● The problem
Search the entries for the word "Buena" and return every line where it is found.

● The records
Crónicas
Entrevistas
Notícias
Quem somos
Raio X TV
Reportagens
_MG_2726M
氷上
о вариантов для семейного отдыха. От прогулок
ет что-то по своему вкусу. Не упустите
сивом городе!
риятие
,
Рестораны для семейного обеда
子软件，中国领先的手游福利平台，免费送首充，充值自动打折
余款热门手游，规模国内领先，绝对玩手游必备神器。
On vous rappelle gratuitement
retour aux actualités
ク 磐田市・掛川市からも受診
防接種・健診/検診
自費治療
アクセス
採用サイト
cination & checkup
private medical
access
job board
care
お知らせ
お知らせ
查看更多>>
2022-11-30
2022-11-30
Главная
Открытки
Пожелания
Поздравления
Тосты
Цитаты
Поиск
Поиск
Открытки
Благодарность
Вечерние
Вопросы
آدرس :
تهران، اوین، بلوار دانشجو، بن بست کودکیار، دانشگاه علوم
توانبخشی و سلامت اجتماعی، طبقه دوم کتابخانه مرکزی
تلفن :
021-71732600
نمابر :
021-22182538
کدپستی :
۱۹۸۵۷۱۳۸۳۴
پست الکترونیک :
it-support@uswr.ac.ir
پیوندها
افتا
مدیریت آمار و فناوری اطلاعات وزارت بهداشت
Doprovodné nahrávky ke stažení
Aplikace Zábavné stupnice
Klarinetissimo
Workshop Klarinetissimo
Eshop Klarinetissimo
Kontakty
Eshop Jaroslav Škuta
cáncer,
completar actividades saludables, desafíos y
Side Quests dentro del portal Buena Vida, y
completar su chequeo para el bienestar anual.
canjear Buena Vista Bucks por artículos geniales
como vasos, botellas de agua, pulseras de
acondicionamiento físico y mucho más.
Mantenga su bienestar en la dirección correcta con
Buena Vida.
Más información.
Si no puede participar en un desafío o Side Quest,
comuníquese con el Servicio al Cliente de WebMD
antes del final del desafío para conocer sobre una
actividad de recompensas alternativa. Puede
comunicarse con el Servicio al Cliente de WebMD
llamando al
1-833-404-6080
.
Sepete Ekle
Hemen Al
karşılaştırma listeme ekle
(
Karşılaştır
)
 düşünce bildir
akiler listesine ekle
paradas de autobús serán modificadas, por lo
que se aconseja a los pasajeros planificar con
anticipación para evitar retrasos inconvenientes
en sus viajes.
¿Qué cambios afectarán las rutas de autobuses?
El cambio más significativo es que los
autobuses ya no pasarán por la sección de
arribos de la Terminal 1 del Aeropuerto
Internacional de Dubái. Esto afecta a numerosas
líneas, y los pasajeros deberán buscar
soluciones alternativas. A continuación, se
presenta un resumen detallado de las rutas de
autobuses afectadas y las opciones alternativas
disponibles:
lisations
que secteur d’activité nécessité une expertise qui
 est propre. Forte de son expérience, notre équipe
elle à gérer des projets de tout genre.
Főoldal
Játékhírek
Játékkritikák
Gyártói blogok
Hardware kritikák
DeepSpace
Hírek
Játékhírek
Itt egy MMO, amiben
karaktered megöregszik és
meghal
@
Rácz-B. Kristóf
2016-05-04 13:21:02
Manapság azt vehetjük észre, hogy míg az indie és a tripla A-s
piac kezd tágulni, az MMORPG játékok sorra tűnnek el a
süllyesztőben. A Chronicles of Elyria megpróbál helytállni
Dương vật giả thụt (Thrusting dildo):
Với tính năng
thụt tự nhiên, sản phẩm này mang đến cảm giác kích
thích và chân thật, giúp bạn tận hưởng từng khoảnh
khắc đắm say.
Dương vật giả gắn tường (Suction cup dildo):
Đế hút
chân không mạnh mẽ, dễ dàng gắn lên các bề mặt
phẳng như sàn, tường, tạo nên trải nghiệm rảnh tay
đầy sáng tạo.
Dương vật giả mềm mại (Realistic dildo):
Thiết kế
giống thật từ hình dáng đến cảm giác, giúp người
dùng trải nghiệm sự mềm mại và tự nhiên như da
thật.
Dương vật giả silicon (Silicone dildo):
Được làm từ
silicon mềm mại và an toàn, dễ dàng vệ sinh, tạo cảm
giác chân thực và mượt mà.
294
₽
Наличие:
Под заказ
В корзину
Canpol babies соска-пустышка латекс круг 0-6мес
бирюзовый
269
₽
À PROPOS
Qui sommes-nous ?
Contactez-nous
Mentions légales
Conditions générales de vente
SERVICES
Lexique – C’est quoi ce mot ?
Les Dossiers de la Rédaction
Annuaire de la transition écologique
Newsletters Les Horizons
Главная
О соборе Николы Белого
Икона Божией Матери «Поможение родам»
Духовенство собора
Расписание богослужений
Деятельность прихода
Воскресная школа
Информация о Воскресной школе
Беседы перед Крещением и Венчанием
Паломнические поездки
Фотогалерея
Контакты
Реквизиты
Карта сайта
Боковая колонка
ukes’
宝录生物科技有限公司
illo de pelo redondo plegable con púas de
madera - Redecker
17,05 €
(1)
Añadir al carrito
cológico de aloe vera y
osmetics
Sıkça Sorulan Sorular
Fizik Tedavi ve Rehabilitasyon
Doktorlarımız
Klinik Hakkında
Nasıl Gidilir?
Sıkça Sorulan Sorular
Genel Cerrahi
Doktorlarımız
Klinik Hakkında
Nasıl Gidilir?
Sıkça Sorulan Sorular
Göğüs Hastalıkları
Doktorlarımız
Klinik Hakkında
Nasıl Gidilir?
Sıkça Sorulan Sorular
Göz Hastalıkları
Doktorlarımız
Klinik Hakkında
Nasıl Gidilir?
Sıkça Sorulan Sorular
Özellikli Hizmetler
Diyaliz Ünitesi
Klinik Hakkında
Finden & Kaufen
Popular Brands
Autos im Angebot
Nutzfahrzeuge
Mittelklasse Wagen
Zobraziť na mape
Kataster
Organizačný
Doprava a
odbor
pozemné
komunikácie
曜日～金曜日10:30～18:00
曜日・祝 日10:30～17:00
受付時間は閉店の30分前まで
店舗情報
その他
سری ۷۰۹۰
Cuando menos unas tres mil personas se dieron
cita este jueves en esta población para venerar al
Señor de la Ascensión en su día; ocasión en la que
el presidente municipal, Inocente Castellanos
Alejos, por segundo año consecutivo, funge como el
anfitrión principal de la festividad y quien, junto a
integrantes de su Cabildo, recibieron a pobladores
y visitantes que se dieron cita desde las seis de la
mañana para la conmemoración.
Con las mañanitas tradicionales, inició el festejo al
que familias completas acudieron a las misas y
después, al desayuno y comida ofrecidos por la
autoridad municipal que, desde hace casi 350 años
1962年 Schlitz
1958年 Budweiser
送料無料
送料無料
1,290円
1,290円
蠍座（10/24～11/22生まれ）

● Task result
Side Quests dentro del portal Buena Vida, y
canjear Buena Vista Bucks por artículos geniales
Buena Vida.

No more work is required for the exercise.